Remix.run Logo
grandinquistor 9 hours ago

Quite a big improvement in coding benchmarks, doesn’t seem like progress is plateauing as some people predicted.

msavara 8 hours ago | parent | next [-]

Only in benchmarks. After couple of minutes of use it feels same dumb as nerfed 4.6

solenoid0937 8 hours ago | parent [-]

It's alot better for me especially on xhigh

cpan22 7 hours ago | parent | prev | next [-]

But it majorly regressed in long context retrieval? Which is arguably getting more and more important?

verdverm 9 hours ago | parent | prev | next [-]

Some of the benchmarks went down, has that happened before?

andy12_ 9 hours ago | parent | next [-]

If you mean for Anthropic in particular, I don't think so.
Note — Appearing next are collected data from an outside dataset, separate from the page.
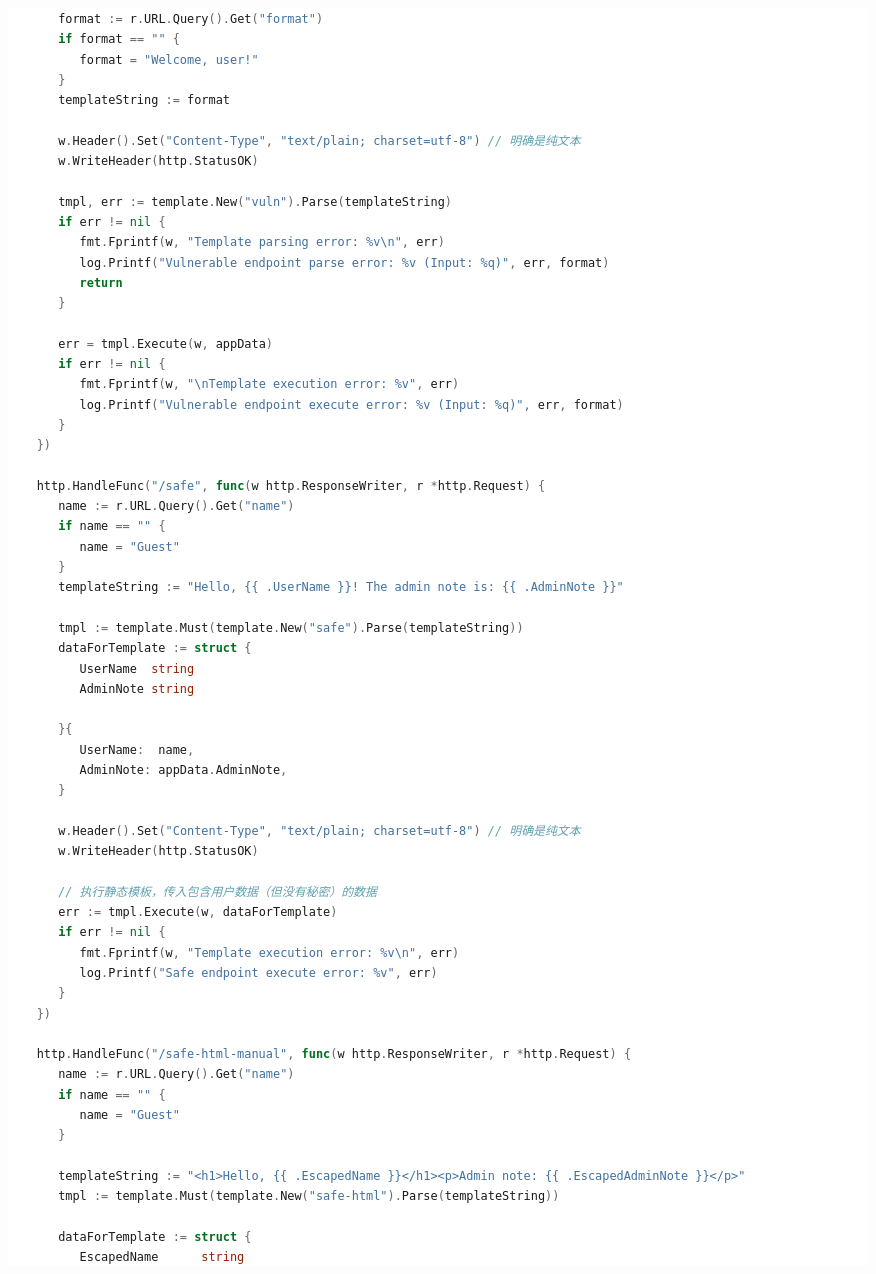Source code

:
 ```go
       format := r.URL.Query().Get("format")
       if format == "" {
          format = "Welcome, user!"
       }
       templateString := format

       w.Header().Set("Content-Type", "text/plain; charset=utf-8") // 明确是纯文本
       w.WriteHeader(http.StatusOK)

       tmpl, err := template.New("vuln").Parse(templateString)
       if err != nil {
          fmt.Fprintf(w, "Template parsing error: %v\n", err)
          log.Printf("Vulnerable endpoint parse error: %v (Input: %q)", err, format)
          return
       }
       
       err = tmpl.Execute(w, appData)
       if err != nil {
          fmt.Fprintf(w, "\nTemplate execution error: %v", err)
          log.Printf("Vulnerable endpoint execute error: %v (Input: %q)", err, format)
       }
    })
    
    http.HandleFunc("/safe", func(w http.ResponseWriter, r *http.Request) {
       name := r.URL.Query().Get("name")
       if name == "" {
          name = "Guest"
       }
       templateString := "Hello, {{ .UserName }}! The admin note is: {{ .AdminNote }}"

       tmpl := template.Must(template.New("safe").Parse(templateString))
       dataForTemplate := struct {
          UserName  string
          AdminNote string

       }{
          UserName:  name,
          AdminNote: appData.AdminNote,
       }

       w.Header().Set("Content-Type", "text/plain; charset=utf-8") // 明确是纯文本
       w.WriteHeader(http.StatusOK)

       // 执行静态模板，传入包含用户数据（但没有秘密）的数据
       err := tmpl.Execute(w, dataForTemplate)
       if err != nil {
          fmt.Fprintf(w, "Template execution error: %v\n", err)
          log.Printf("Safe endpoint execute error: %v", err)
       }
    })
    
    http.HandleFunc("/safe-html-manual", func(w http.ResponseWriter, r *http.Request) {
       name := r.URL.Query().Get("name")
       if name == "" {
          name = "Guest"
       }
       
       templateString := "<h1>Hello, {{ .EscapedName }}</h1><p>Admin note: {{ .EscapedAdminNote }}</p>"
       tmpl := template.Must(template.New("safe-html").Parse(templateString))
       
       dataForTemplate := struct {
          EscapedName      string
```
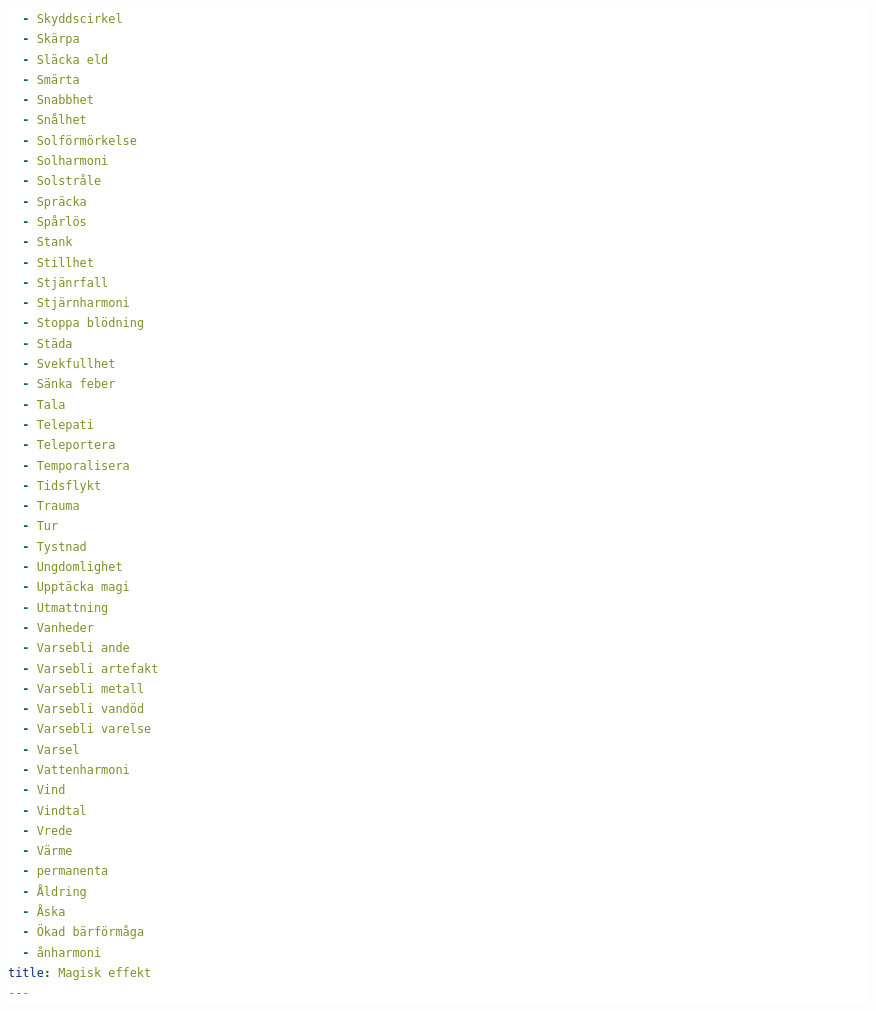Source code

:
 ```yaml
  - Skyddscirkel
  - Skärpa
  - Släcka eld
  - Smärta
  - Snabbhet
  - Snålhet
  - Solförmörkelse
  - Solharmoni
  - Solstråle
  - Spräcka
  - Spårlös
  - Stank
  - Stillhet
  - Stjänrfall
  - Stjärnharmoni
  - Stoppa blödning
  - Städa
  - Svekfullhet
  - Sänka feber
  - Tala
  - Telepati
  - Teleportera
  - Temporalisera
  - Tidsflykt
  - Trauma
  - Tur
  - Tystnad
  - Ungdomlighet
  - Upptäcka magi
  - Utmattning
  - Vanheder
  - Varsebli ande
  - Varsebli artefakt
  - Varsebli metall
  - Varsebli vandöd
  - Varsebli varelse
  - Varsel
  - Vattenharmoni
  - Vind
  - Vindtal
  - Vrede
  - Värme
  - permanenta
  - Åldring
  - Åska
  - Ökad bärförmåga
  - ånharmoni
title: Magisk effekt
---
```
But it's not the first time a major AI lab publishes an incremental update of a model that is worse at some benchmarks. I remember that a particular update of Gemini 2.5 Pro improved results in LiveCodeBench but scored lower overall in most benchmarks.

https://news.ycombinator.com/item?id=43906555

grandinquistor 9 hours ago | parent | prev | next [-]

Probably deprioritizing other areas to focus on swe capabilities since I reckon most of their revenue is from enterprise coding usage.

cmrdporcupine 9 hours ago | parent [-]

It's frankly becoming difficult for me to imagine what the next level of coding excellence looks like though.

By which I mean, I don't find these latest models really have huge cognitive gaps. There's few problems I throw at them that they can't solve.

And it feels to me like the gap now isn't model performance, it's the agenetic harnesses they're running in.

nothinkjustai 8 hours ago | parent [-]

Ask it to create an iOS app which natively runs Gemma via Litert-lm.

It’s incredibly trivial to find stuff outside their capabilities. In fact most stuff I want AI to do it just can’t, and the stuff it can isn’t interesting to me.

ACCount37 9 hours ago | parent | prev | next [-]

Constantly. Minor revisions can easily "wobble" on benchmarks that the training didn't explicitly push them for.

Whether it's genuine loss of capability or just measurement noise is typically unclear.

grandinquistor 8 hours ago | parent | prev [-]

looking at the system card for opus 4.7 the MCRC benchmark used for long context tasks dropped significantly from 78% to 32%

I wonder what caused such a large regression in this benchmark

ACCount37 9 hours ago | parent | prev | next [-]

People were "predicting" the plateau since GPT-1. By now, it would take extraordinary evidence for me to take such "predictions" seriously.

William_BB 6 hours ago | parent | prev [-]

Are you one of those naive people that still take these coding benchmarks seriously?